Prussian Blue vs Thunder
Both from Benjamin Moore's palette. Prussian Blue reads as blue, while Thunder reads as greige-grey — two distinct hue families, not close cousins. Thunder (LRV 48) reflects noticeably more light than Prussian Blue (LRV 12), a difference of 35 points that becomes especially apparent in rooms with limited natural light. Prussian Blue runs blue while Thunder is decidedly red, which means they'll respond very differently to warm vs cool light sources. With a ΔE of 48.6, the contrast is hard to miss. These aren't variations on a theme — they're two different answers to the same question. Below you'll find 1 real-room photo comparison where both colors appear side by side, plus 5 simulated room previews.
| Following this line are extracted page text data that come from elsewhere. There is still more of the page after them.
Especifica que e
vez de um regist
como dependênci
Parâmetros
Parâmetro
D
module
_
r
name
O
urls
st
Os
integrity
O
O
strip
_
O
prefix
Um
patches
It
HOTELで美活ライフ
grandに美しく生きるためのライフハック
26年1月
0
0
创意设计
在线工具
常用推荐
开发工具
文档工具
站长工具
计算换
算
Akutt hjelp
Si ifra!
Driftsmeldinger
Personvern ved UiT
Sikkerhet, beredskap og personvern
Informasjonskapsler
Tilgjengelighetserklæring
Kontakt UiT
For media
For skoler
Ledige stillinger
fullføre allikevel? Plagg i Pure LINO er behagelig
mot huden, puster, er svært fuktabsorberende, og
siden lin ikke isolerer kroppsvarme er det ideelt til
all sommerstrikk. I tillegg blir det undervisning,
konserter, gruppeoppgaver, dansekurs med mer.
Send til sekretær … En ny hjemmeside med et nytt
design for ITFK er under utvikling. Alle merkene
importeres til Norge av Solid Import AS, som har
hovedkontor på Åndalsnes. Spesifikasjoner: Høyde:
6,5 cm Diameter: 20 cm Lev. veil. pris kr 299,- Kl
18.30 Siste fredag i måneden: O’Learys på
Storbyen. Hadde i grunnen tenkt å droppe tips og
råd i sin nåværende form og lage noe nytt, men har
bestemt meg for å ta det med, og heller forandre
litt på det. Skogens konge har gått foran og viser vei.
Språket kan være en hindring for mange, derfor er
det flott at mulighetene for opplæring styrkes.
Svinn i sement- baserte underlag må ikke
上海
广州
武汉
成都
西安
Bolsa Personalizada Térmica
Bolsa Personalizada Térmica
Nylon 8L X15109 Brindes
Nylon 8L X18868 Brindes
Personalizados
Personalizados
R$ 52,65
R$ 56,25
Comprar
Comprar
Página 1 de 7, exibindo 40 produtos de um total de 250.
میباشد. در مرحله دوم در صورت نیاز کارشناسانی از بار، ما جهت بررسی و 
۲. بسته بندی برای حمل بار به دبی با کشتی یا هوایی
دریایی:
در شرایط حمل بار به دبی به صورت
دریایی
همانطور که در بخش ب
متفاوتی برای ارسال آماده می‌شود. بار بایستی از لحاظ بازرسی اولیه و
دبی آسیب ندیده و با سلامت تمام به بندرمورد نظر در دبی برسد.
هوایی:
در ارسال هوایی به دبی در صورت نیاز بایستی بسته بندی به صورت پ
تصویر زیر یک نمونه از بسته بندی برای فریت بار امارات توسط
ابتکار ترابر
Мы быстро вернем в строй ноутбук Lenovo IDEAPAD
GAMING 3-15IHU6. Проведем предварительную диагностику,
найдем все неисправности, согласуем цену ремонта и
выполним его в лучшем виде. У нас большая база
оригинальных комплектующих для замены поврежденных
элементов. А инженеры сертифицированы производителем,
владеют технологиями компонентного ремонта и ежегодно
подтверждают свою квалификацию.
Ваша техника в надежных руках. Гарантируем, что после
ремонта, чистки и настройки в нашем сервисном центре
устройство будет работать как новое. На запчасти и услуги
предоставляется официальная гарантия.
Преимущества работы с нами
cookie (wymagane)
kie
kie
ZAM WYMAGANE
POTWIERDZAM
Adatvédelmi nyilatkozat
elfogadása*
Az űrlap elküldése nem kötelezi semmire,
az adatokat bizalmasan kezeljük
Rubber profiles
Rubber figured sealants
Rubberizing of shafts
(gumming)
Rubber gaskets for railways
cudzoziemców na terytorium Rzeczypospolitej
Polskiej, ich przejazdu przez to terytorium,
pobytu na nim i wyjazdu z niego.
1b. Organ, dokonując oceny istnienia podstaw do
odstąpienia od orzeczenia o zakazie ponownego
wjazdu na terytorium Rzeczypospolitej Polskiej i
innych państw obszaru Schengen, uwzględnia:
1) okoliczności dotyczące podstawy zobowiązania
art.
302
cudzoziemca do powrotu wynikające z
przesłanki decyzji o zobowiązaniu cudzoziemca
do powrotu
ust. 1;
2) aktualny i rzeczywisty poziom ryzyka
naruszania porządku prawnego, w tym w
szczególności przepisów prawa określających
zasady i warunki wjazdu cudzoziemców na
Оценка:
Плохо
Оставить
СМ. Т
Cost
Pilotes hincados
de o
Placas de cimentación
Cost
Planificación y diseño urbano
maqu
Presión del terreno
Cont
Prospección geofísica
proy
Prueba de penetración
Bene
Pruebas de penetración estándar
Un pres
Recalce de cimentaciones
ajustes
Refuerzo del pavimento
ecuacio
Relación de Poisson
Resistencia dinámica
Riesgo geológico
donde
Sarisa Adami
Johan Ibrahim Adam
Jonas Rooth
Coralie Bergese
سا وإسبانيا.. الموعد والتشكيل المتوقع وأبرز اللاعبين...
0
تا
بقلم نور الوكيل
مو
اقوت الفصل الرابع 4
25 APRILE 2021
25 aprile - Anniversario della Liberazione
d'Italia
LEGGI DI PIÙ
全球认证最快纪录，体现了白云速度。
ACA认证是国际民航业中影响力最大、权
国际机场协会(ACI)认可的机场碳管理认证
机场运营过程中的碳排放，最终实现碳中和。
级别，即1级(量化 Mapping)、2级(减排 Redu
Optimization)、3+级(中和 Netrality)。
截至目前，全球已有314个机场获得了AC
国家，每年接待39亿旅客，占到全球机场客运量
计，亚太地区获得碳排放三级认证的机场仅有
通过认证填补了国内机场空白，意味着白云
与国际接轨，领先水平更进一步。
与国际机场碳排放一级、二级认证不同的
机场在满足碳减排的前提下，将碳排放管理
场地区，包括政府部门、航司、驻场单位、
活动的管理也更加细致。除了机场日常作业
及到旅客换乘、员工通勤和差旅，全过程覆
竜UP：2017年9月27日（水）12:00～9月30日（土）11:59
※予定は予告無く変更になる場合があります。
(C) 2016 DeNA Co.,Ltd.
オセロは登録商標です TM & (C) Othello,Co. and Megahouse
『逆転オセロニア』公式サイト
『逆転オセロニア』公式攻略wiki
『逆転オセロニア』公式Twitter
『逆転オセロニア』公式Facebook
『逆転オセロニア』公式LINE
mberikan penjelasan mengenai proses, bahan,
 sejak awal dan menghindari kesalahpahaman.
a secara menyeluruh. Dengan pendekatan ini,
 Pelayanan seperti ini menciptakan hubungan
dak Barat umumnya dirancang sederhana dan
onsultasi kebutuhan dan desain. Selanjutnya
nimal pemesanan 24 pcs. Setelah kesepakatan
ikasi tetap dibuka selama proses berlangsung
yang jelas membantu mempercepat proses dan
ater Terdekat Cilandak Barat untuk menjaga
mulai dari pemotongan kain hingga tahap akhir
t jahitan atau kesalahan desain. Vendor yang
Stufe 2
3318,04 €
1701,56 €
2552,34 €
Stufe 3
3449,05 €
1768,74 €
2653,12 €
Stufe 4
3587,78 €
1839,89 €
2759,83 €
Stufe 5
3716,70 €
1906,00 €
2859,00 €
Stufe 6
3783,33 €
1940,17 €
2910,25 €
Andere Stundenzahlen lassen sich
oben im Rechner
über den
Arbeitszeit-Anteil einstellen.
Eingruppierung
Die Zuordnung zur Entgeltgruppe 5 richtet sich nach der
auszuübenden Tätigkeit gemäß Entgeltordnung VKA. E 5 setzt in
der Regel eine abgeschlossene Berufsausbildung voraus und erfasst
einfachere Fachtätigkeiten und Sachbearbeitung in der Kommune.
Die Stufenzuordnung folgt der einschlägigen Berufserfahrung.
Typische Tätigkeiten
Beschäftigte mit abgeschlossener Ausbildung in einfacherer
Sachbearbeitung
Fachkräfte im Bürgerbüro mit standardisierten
Prussian Blue vs Thunder in Real Spaces
1 real room side by side. Seeing Prussian Blue and Thunder in actual rooms makes the difference concrete; browse the spaces below to get a feel for how each color lives on a wall.
Living Room
In a living room, color works across both daylight and evening light — the same wall can read very differently at noon and at 8pm. The LRV gap is large enough that Thunder will make the room feel meaningfully brighter than Prussian Blue would.
Color Details
Prussian Blue vs Thunder Simulated Comparison
5 simulated room previews — drag the slider on each to see Prussian Blue on one side and Thunder on the other.
Digital color is approximate. These simulations are generated from the manufacturer's hex values and overlaid on grayscale room photos — your screen's calibration, brightness, and viewing angle all affect how they render. Before committing to either color, test physical samples in your own space under the light you actually live with.
More Prussian Blue comparisons
See how Prussian Blue stacks up against other well-photographed colors across different brands and tones.